> [WHAT IS ASKED]
Retype all of the data below word for word, leaving out the pictures.

[Collected data entries]

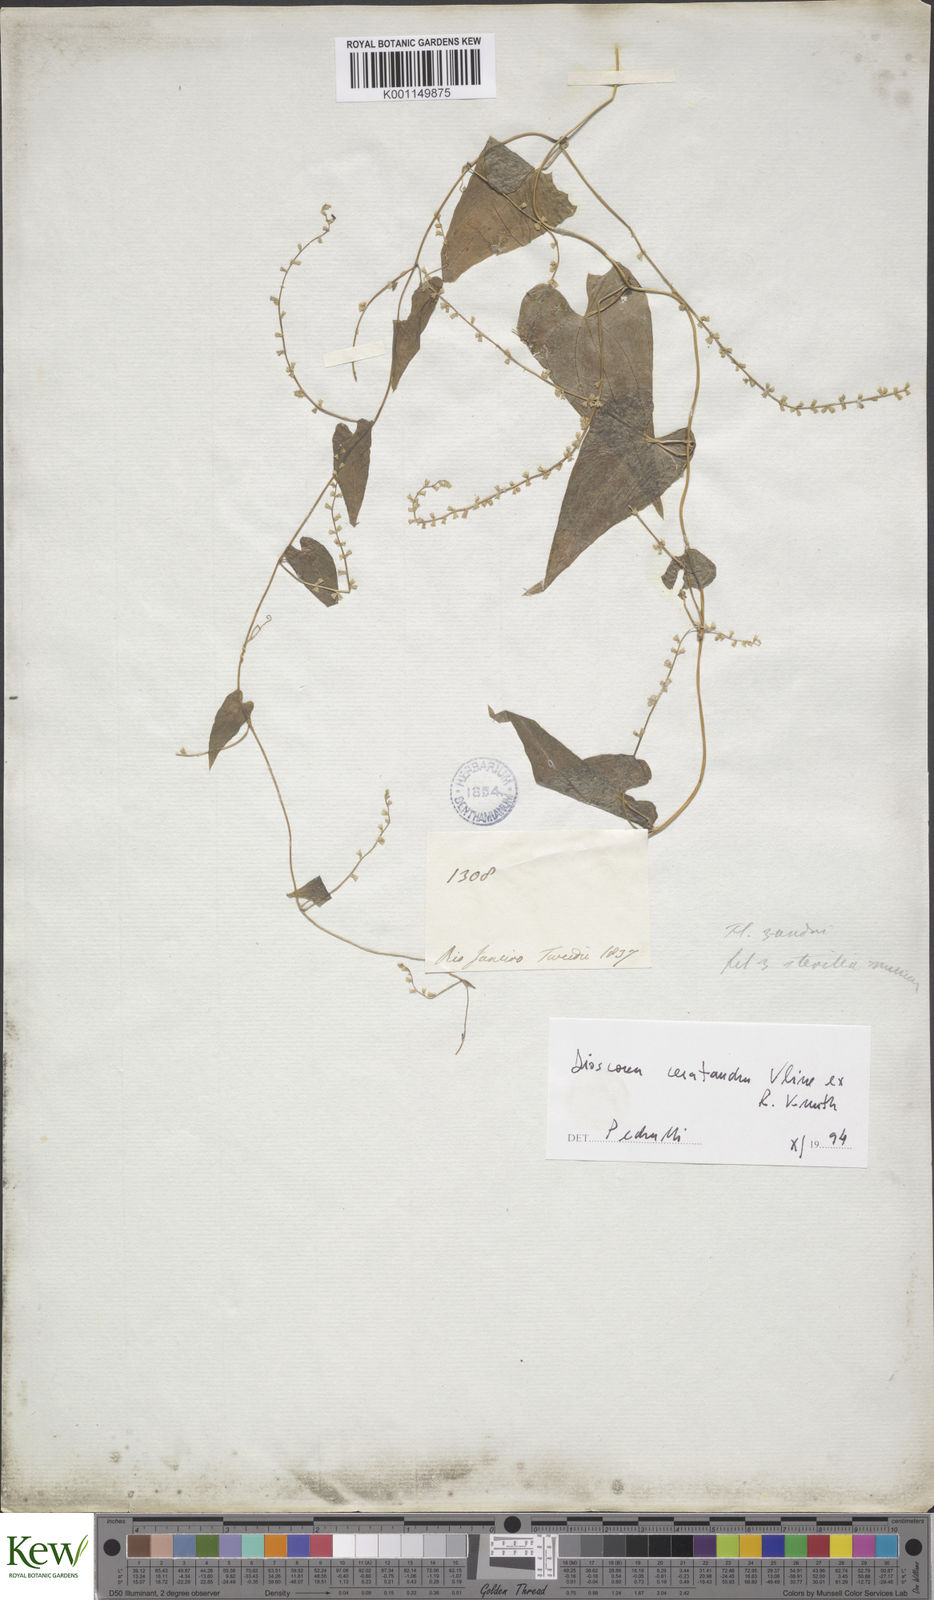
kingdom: Plantae
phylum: Tracheophyta
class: Liliopsida
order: Dioscoreales
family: Dioscoreaceae
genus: Dioscorea
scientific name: Dioscorea martiana
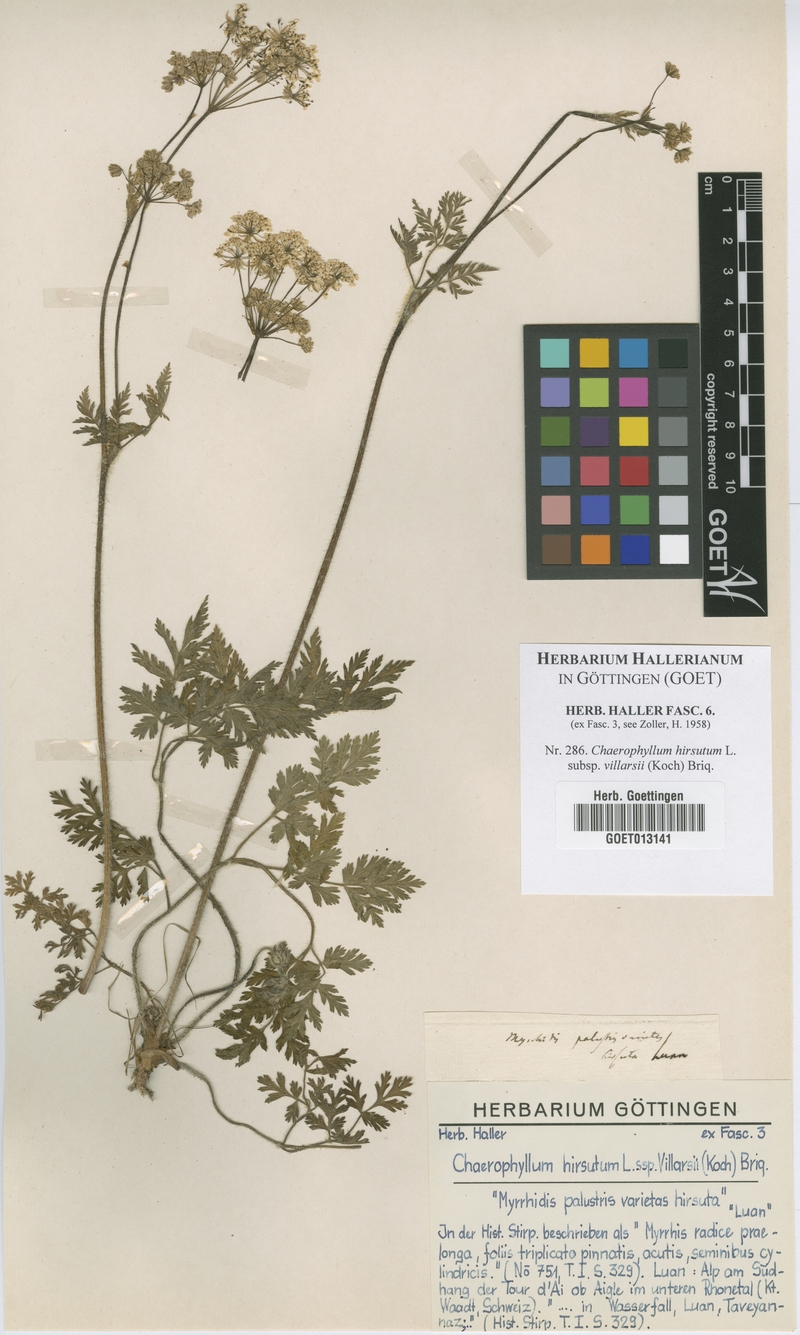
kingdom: Plantae
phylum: Tracheophyta
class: Magnoliopsida
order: Apiales
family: Apiaceae
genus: Chaerophyllum
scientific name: Chaerophyllum villarsii
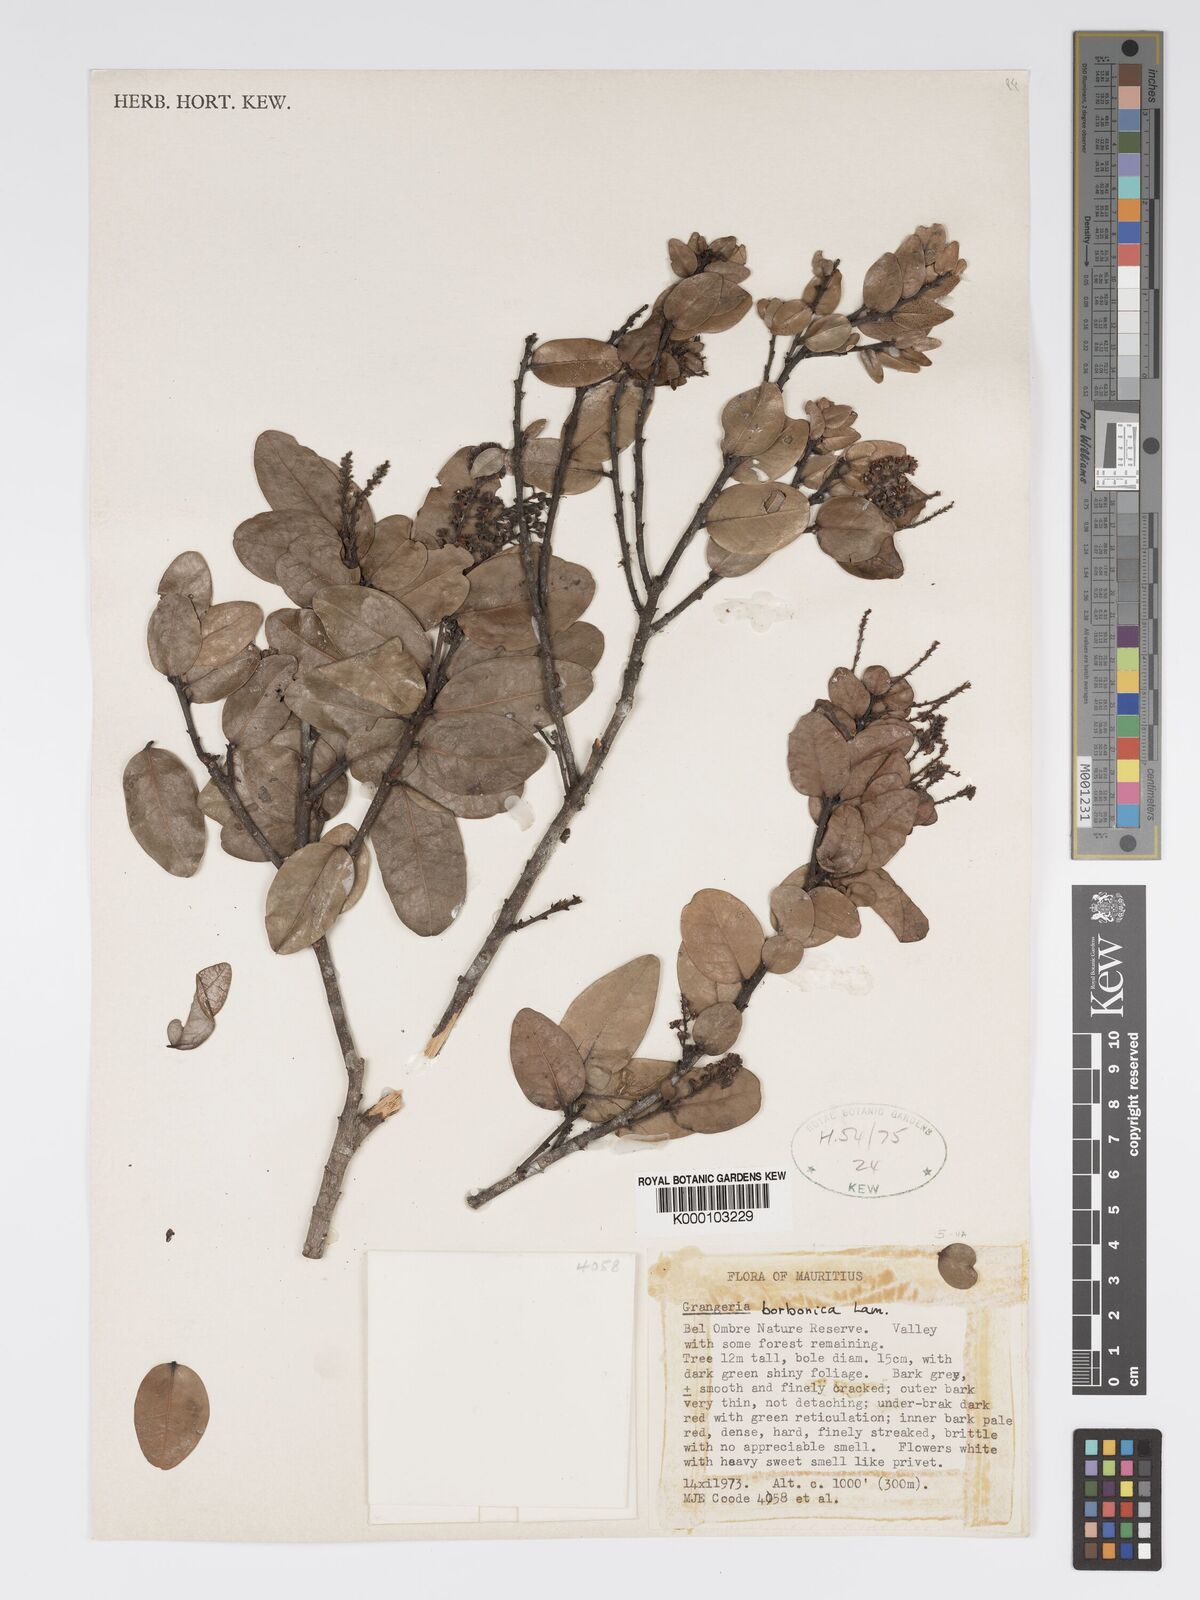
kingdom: Plantae
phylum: Tracheophyta
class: Magnoliopsida
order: Malpighiales
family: Chrysobalanaceae
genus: Grangeria
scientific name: Grangeria borbonica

> [ANSWER BELOW]
kingdom: Plantae
phylum: Tracheophyta
class: Liliopsida
order: Dioscoreales
family: Dioscoreaceae
genus: Dioscorea
scientific name: Dioscorea martiana
kingdom: Plantae
phylum: Tracheophyta
class: Magnoliopsida
order: Apiales
family: Apiaceae
genus: Chaerophyllum
scientific name: Chaerophyllum villarsii
kingdom: Plantae
phylum: Tracheophyta
class: Magnoliopsida
order: Malpighiales
family: Chrysobalanaceae
genus: Grangeria
scientific name: Grangeria borbonica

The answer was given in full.